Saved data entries
* * *

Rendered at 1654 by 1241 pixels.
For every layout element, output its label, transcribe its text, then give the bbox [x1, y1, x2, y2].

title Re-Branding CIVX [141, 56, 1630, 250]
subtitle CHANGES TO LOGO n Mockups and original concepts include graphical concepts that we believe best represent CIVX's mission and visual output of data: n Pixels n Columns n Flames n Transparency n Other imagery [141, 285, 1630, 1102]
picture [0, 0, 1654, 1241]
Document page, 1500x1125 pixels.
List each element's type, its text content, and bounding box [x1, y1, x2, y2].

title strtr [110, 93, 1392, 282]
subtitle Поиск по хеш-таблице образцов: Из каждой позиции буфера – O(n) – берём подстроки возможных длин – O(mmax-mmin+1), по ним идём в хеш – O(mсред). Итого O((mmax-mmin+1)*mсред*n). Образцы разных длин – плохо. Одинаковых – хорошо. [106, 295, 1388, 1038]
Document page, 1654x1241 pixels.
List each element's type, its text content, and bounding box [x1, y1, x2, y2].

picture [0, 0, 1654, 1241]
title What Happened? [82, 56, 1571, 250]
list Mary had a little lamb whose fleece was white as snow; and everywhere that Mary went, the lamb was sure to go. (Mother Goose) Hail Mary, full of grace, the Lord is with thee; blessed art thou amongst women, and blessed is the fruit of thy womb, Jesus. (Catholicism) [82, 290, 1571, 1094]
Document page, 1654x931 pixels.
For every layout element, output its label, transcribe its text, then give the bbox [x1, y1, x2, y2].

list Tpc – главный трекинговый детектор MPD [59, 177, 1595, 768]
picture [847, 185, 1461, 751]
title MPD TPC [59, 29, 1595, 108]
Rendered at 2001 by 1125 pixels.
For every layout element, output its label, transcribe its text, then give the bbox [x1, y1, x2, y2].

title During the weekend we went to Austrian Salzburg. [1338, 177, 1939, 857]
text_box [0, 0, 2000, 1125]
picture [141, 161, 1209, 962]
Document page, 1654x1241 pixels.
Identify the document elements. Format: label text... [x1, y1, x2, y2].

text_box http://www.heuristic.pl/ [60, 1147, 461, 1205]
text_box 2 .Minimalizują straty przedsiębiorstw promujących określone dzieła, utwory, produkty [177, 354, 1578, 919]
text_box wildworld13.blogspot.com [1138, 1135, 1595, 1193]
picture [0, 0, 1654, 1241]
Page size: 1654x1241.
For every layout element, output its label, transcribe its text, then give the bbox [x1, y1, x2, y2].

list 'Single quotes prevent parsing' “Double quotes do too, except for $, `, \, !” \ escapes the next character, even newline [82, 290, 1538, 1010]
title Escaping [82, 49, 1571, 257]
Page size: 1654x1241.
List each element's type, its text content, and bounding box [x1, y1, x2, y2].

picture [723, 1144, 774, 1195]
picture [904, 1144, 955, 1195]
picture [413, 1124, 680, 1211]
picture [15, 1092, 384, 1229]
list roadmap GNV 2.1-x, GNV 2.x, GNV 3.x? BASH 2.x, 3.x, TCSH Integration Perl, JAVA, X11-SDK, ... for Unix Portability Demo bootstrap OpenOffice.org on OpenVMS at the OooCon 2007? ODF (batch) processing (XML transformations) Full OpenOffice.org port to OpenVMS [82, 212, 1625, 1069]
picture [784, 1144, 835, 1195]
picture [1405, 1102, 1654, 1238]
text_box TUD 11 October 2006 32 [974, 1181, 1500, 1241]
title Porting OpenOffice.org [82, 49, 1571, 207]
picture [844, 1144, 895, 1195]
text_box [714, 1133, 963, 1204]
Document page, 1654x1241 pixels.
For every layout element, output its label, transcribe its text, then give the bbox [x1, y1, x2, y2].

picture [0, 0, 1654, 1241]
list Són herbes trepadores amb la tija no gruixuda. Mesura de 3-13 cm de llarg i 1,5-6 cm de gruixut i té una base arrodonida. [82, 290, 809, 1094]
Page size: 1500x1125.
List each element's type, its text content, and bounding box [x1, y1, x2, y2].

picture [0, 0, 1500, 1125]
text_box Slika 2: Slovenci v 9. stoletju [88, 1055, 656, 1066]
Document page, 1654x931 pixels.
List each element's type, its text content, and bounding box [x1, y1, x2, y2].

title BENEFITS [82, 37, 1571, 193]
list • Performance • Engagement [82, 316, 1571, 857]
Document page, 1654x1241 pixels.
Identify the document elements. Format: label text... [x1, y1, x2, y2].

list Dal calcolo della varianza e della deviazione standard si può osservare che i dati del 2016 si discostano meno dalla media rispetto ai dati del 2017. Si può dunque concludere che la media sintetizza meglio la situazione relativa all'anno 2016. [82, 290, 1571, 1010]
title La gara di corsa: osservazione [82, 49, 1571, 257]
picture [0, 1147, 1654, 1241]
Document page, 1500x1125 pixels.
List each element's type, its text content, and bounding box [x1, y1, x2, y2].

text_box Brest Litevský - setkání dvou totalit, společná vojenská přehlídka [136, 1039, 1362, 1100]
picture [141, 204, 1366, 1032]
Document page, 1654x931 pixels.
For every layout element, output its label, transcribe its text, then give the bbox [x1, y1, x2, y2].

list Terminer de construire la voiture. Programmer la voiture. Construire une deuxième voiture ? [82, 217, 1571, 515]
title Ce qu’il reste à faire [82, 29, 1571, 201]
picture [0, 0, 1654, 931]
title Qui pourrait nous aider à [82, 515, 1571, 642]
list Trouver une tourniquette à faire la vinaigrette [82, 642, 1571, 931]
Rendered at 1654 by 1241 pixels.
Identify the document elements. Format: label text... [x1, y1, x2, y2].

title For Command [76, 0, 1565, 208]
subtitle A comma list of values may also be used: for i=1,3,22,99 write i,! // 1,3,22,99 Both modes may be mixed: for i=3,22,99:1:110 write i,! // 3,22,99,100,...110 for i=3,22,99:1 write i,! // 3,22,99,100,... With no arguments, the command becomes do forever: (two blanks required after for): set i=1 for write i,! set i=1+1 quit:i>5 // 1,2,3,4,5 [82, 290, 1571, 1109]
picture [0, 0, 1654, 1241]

* * *

Switch "Document page" to "Rendered page" in every one of the lines above, and write them all out again with nothing else changed.

> [Result]:
Rendered at 1654 by 1241 pixels.
For every layout element, output its label, transcribe its text, then give the bbox [x1, y1, x2, y2].

title Re-Branding CIVX [141, 56, 1630, 250]
subtitle CHANGES TO LOGO n Mockups and original concepts include graphical concepts that we believe best represent CIVX's mission and visual output of data: n Pixels n Columns n Flames n Transparency n Other imagery [141, 285, 1630, 1102]
picture [0, 0, 1654, 1241]
Rendered page, 1500x1125 pixels.
List each element's type, its text content, and bounding box [x1, y1, x2, y2].

title strtr [110, 93, 1392, 282]
subtitle Поиск по хеш-таблице образцов: Из каждой позиции буфера – O(n) – берём подстроки возможных длин – O(mmax-mmin+1), по ним идём в хеш – O(mсред). Итого O((mmax-mmin+1)*mсред*n). Образцы разных длин – плохо. Одинаковых – хорошо. [106, 295, 1388, 1038]
Rendered page, 1654x1241 pixels.
List each element's type, its text content, and bounding box [x1, y1, x2, y2].

picture [0, 0, 1654, 1241]
title What Happened? [82, 56, 1571, 250]
list Mary had a little lamb whose fleece was white as snow; and everywhere that Mary went, the lamb was sure to go. (Mother Goose) Hail Mary, full of grace, the Lord is with thee; blessed art thou amongst women, and blessed is the fruit of thy womb, Jesus. (Catholicism) [82, 290, 1571, 1094]
Rendered page, 1654x931 pixels.
For every layout element, output its label, transcribe its text, then give the bbox [x1, y1, x2, y2].

list Tpc – главный трекинговый детектор MPD [59, 177, 1595, 768]
picture [847, 185, 1461, 751]
title MPD TPC [59, 29, 1595, 108]
Rendered at 2001 by 1125 pixels.
For every layout element, output its label, transcribe its text, then give the bbox [x1, y1, x2, y2].

title During the weekend we went to Austrian Salzburg. [1338, 177, 1939, 857]
text_box [0, 0, 2000, 1125]
picture [141, 161, 1209, 962]
Rendered page, 1654x1241 pixels.
Identify the document elements. Format: label text... [x1, y1, x2, y2].

text_box http://www.heuristic.pl/ [60, 1147, 461, 1205]
text_box 2 .Minimalizują straty przedsiębiorstw promujących określone dzieła, utwory, produkty [177, 354, 1578, 919]
text_box wildworld13.blogspot.com [1138, 1135, 1595, 1193]
picture [0, 0, 1654, 1241]
Page size: 1654x1241.
For every layout element, output its label, transcribe its text, then give the bbox [x1, y1, x2, y2].

list 'Single quotes prevent parsing' “Double quotes do too, except for $, `, \, !” \ escapes the next character, even newline [82, 290, 1538, 1010]
title Escaping [82, 49, 1571, 257]
Page size: 1654x1241.
List each element's type, its text content, and bounding box [x1, y1, x2, y2].

picture [723, 1144, 774, 1195]
picture [904, 1144, 955, 1195]
picture [413, 1124, 680, 1211]
picture [15, 1092, 384, 1229]
list roadmap GNV 2.1-x, GNV 2.x, GNV 3.x? BASH 2.x, 3.x, TCSH Integration Perl, JAVA, X11-SDK, ... for Unix Portability Demo bootstrap OpenOffice.org on OpenVMS at the OooCon 2007? ODF (batch) processing (XML transformations) Full OpenOffice.org port to OpenVMS [82, 212, 1625, 1069]
picture [784, 1144, 835, 1195]
picture [1405, 1102, 1654, 1238]
text_box TUD 11 October 2006 32 [974, 1181, 1500, 1241]
title Porting OpenOffice.org [82, 49, 1571, 207]
picture [844, 1144, 895, 1195]
text_box [714, 1133, 963, 1204]
Rendered page, 1654x1241 pixels.
For every layout element, output its label, transcribe its text, then give the bbox [x1, y1, x2, y2].

picture [0, 0, 1654, 1241]
list Són herbes trepadores amb la tija no gruixuda. Mesura de 3-13 cm de llarg i 1,5-6 cm de gruixut i té una base arrodonida. [82, 290, 809, 1094]
Page size: 1500x1125.
List each element's type, its text content, and bounding box [x1, y1, x2, y2].

picture [0, 0, 1500, 1125]
text_box Slika 2: Slovenci v 9. stoletju [88, 1055, 656, 1066]
Rendered page, 1654x931 pixels.
List each element's type, its text content, and bounding box [x1, y1, x2, y2].

title BENEFITS [82, 37, 1571, 193]
list • Performance • Engagement [82, 316, 1571, 857]
Rendered page, 1654x1241 pixels.
Identify the document elements. Format: label text... [x1, y1, x2, y2].

list Dal calcolo della varianza e della deviazione standard si può osservare che i dati del 2016 si discostano meno dalla media rispetto ai dati del 2017. Si può dunque concludere che la media sintetizza meglio la situazione relativa all'anno 2016. [82, 290, 1571, 1010]
title La gara di corsa: osservazione [82, 49, 1571, 257]
picture [0, 1147, 1654, 1241]
Rendered page, 1500x1125 pixels.
List each element's type, its text content, and bounding box [x1, y1, x2, y2].

text_box Brest Litevský - setkání dvou totalit, společná vojenská přehlídka [136, 1039, 1362, 1100]
picture [141, 204, 1366, 1032]
Rendered page, 1654x931 pixels.
For every layout element, output its label, transcribe its text, then give the bbox [x1, y1, x2, y2].

list Terminer de construire la voiture. Programmer la voiture. Construire une deuxième voiture ? [82, 217, 1571, 515]
title Ce qu’il reste à faire [82, 29, 1571, 201]
picture [0, 0, 1654, 931]
title Qui pourrait nous aider à [82, 515, 1571, 642]
list Trouver une tourniquette à faire la vinaigrette [82, 642, 1571, 931]
Rendered at 1654 by 1241 pixels.
Identify the document elements. Format: label text... [x1, y1, x2, y2].

title For Command [76, 0, 1565, 208]
subtitle A comma list of values may also be used: for i=1,3,22,99 write i,! // 1,3,22,99 Both modes may be mixed: for i=3,22,99:1:110 write i,! // 3,22,99,100,...110 for i=3,22,99:1 write i,! // 3,22,99,100,... With no arguments, the command becomes do forever: (two blanks required after for): set i=1 for write i,! set i=1+1 quit:i>5 // 1,2,3,4,5 [82, 290, 1571, 1109]
picture [0, 0, 1654, 1241]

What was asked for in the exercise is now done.